29.   The investor funds deposited into the National and Meridian Accounts relate to the issuance of only 73,700 Xiiva securities. Funds for the payment of 142,746 Xiiva securities from 46 of the Xiiva Investors are not accounted for in any known bank accounts of Xiiva or XI Biofuels.

30.   Similarly, funds for the payment of the 41,000 Xiiva securities in the name of Xiiva “operating as XI Energy” issued to 12 investors are not accounted for in any known bank accounts of Xiiva or XI Biofuels.

31.   Virtually all of the money on deposit in the Meridian account was wire transferred to Timber Trace Investments, an entity located in Nassau Bahamas (“Timber Trace”). On or about November 7, 2007, Crowe attempted to wire transfer virtually all of the funds on deposit in the National Accounts at that time to Timber Trace.

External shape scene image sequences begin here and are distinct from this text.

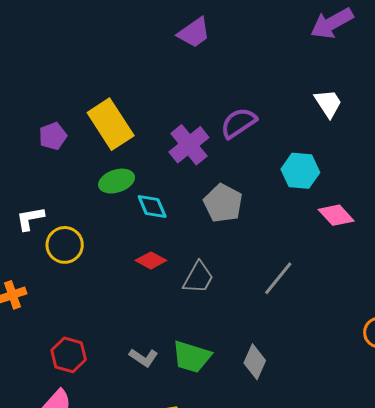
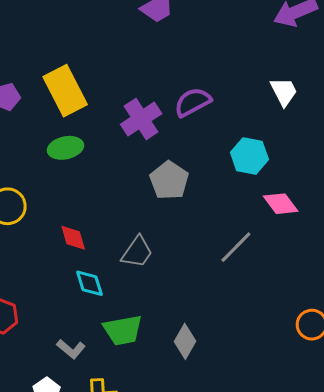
cyan diamond: (152, 206) -> (89, 283), moved
red diamond: (151, 260) -> (73, 238), moved, turned 40
gray line: (278, 278) -> (236, 247), moved
green trapezoid: (192, 357) -> (123, 330), turned -33
gray L-shape: (144, 358) -> (71, 349), moved

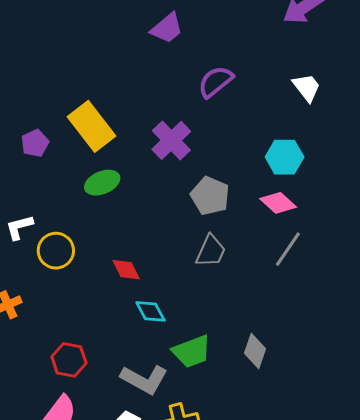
purple semicircle: (193, 102) -> (216, 82), moved
pink diamond: (281, 204) -> (278, 203), moved
gray trapezoid: (137, 252) -> (211, 251), moved
gray L-shape: (71, 349) -> (144, 379), size x1.6

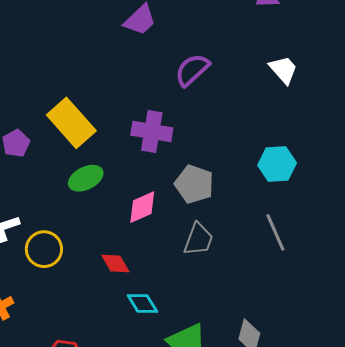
purple cross: (171, 140) -> (152, 132), turned -33
cyan hexagon: (285, 157) -> (277, 164), moved
pink diamond: (278, 203) -> (142, 207), moved, turned -63
gray line: (288, 249) -> (275, 232), turned -54

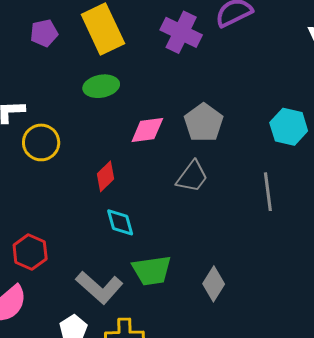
purple cross: (152, 132) -> (181, 32), moved
red diamond: (115, 263) -> (106, 176), turned 60

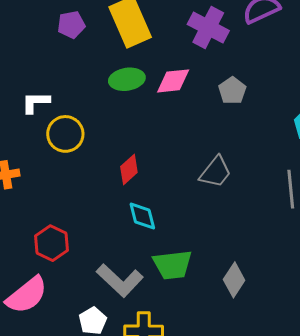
gray pentagon: (204, 123) -> (232, 91), moved, size x0.7
pink diamond: (147, 130) -> (173, 81), moved

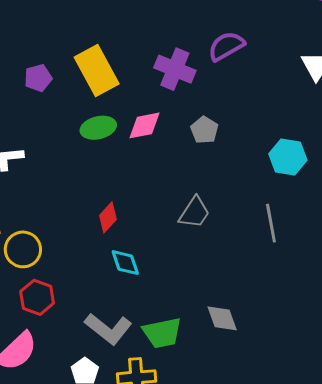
yellow circle: (65, 134) -> (23, 249), moved
green trapezoid: (173, 265) -> (162, 333), moved
gray diamond: (234, 280) -> (222, 318), turned -48

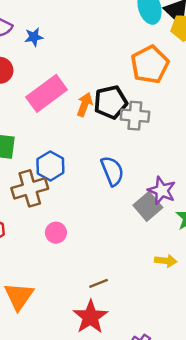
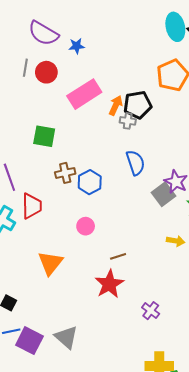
gray cross: (135, 116) -> (128, 121), moved, size x0.7
blue hexagon: (50, 166) -> (90, 182), moved
brown cross: (30, 188) -> (65, 173), size x0.7
pink circle: (56, 233) -> (86, 226), moved

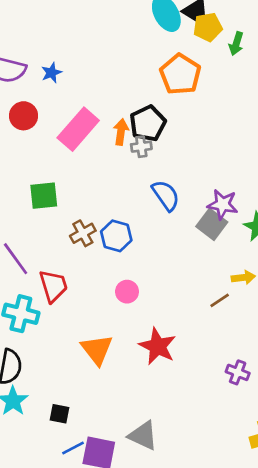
brown line: (118, 256) -> (220, 300), moved
red star: (109, 284) -> (158, 346), moved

32.   Representatives of Xiiva advised at least one of the Xiiva Investors on or about November 20, 2007, that Xiiva securities would likely be listed on the Frankfurt Exchange in the near future.

SUMMARY OF STAFF’S ALLEGATIONS

33.   The specific allegations advanced by Staff are that during the Material Time:
(a) The Respondents traded in securities of Biomaxx and/or Xiiva without being registered to trade in securities contrary to section 25(1)(a) of the Securities Act, R.S.O. 1990, c.S.5, (the “Act”) and contrary to the public interest;

(b) The Respondents traded in securities of Biomaxx and/or Xiiva when a preliminary prospectus and a prospectus had not been filed and receipts had not been issued for either of Biomaxx or Xiiva by the Director, contrary to section 53(1) of the Act and contrary to the public interest;

(c) The Respondents engaged or participated in acts, practices or courses of conduct relating to the distribution of and trading of Biomaxx and/or Xiiva securities that were contrary to the public interest and harmful to the integrity of the Ontario capital markets;

(d) Representatives or agents of Xiiva and/or XI Biofuels made representations without the written permission of the Director, with the intention of effecting a trade in securities of Xiiva, that such security would be listed on a stock exchange or quoted on any quotation or trade reporting system, contrary to section 38(3) of the Act and contrary to the public interest;

(e) Smith and Crowe, as directors and/or officers or de facto directors and/or officers of Biomaxx, authorized, permitted or acquiesced in the commission of the violations of sections 25 and 53 of the Act, set out above, by Biomaxx and, accordingly, failed to comply with Ontario securities law pursuant to section 129.2 of the Act; and

(f) Smith and Crowe, as directors and/or officers of Xiiva and XI Biofuels, or de facto directors and/or officers of Xiiva and XI Biofuels, authorized, permitted or acquiesced in the commission of the violations of sections 25, 38 and 53 of the Act, set out above, by Xiiva and XI Biofuels and, accordingly, failed to comply with Ontario securities law pursuant to section 129.2 of the Act.
34.   Staff reserve the right to make such other allegations as Staff may advise and the Commission may permit.